▼▼▼
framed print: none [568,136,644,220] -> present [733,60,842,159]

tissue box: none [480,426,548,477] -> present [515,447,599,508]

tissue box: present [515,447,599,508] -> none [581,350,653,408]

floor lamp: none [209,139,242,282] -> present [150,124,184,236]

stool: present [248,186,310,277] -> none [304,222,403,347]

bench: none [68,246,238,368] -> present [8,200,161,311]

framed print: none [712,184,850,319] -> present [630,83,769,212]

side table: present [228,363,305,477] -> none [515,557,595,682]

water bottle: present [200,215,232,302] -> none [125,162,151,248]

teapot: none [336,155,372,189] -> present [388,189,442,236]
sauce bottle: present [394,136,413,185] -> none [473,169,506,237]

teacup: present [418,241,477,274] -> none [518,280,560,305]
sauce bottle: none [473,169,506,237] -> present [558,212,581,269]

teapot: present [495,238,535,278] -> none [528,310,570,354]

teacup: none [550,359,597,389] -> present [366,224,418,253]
▲▲▲
● **Exercise prompt**
Of the lines above, output exactly those from the line bearing "teapot: none [336,155,372,189]" through the line bearing "teacup: present [418,241,477,274]", inclusive.

● **Answer space**
teapot: none [336,155,372,189] -> present [388,189,442,236]
sauce bottle: present [394,136,413,185] -> none [473,169,506,237]

teacup: present [418,241,477,274] -> none [518,280,560,305]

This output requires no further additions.